Garrafa Sánchez. Foto: X

José Luis Sánchez puede ser un nombre común pero, cuando uno habla de Garrafa, a todo futbolero se le viene a la cabeza el número 10 inolvidable que brilló en el Ascenso y saltó a la tapa de los diarios con sus inolvidables actuaciones con la camiseta de Banfield.

Hoy, a 20 años de su muerte, el recuerdo de uno de los futbolistas más emblemáticos de los 90 y principios de los 2000 está más vivo que nunca en cada mural o en las estatuas que lucen en los clubes que lo vieron brillar.

Su pasión por las motos era tan grande como su amor por la pelota. La leyenda cuenta que estuvo en el radar de Boca cuando el Xeneize contaba con un plantel de estrellas de la talla de Latorre, Caniggia y Manteca Martínez, entre otros. Y hasta pudo coincidir con un tal Diego Armando Maradona.

Garrafa Sánchez.
Garrafa Sánchez. Foto: X

Sin embargo, el entrenador que lo había pedido, Carlos Bilardo, desistió de su contratación al verlo a gran velocidad en su moto por la autopista.

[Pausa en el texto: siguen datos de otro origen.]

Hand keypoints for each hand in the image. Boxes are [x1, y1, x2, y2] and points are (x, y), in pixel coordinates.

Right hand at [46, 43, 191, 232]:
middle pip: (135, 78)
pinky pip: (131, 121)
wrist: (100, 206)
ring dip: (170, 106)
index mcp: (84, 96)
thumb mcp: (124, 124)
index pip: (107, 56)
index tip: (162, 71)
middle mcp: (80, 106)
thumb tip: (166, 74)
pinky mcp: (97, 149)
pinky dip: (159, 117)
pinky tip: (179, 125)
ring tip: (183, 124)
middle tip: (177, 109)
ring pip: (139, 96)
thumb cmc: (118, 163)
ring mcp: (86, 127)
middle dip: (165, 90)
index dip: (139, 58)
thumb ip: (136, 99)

Muchos podrían pensar que perdió su gran oportunidad pero, quienes lo conocieron, sabían que las luces no deslumbraban a un talentoso que disfrutaba de jugar más allá de los grandes estadios.

También estuvo a la altura de los grandes futbolistas de la Selección argentina en un amistoso en el que su equipo, El Porvenir, enfrentó al combinado dirigido por Daniel Passarella.

Garrafa Sánchez.
Garrafa Sánchez. Foto: X

Meses antes del Mundial de Francia 1998, Garrafa brilló con un gol y dos asistencias para que el equipo de Gerli se impusiera por 3 a 1 ante la Albiceleste, que contaba con nombres consagrados a nivel local e internacional.

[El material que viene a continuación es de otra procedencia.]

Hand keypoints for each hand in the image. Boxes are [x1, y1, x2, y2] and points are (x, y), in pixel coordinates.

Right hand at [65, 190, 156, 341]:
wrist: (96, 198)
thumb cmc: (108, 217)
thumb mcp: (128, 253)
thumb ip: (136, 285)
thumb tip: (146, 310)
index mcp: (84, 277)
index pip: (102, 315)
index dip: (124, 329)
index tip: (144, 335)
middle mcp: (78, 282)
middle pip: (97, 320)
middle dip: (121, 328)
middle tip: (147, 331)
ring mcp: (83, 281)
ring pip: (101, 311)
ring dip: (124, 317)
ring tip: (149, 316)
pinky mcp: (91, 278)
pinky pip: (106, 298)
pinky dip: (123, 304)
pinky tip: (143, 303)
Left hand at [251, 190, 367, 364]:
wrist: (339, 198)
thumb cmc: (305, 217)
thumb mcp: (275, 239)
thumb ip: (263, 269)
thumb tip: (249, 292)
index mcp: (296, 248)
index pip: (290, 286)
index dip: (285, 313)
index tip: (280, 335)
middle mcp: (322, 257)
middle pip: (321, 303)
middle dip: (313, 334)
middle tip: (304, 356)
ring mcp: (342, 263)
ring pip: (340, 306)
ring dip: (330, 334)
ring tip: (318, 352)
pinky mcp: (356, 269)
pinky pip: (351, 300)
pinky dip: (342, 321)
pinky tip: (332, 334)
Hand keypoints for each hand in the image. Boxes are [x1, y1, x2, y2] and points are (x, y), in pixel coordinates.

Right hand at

“¿Quién carajo es ese pelado?”, se le escuchó decir a Diego Simeone tras el encuentro en el que sufriera el talento del 10 blanquinegro.

Nacido en Laferrere, con un gran paso con ascenso incluido por El Porve, un breve paso por el fútbol uruguayo, interrumpido por la salud de su padre, que lo obligó a volver a la Argentina y una llegada al Taladro que lo inmortalizó en los corazones banfileños.

Garrafa Sánchez.
Garrafa Sánchez. Foto: X

Su padre fue tan importante en su carrera que le dio el apodo con el que se popularizó. Nunca dejó de ayudar a ese vendedor de garrafas por el que abandonó su experiencia internacional para acompañarlo en sus últimos meses.

Un violento accidente terminó con su vida. Tras dos días internado luego de una dura caída al intentar hacer “wheelie” con su moto, el ídolo se convirtió en leyenda el 8 de enero del 2006. Potrero, ascenso e idolatría resumido en un talento de los que ya no aparecen.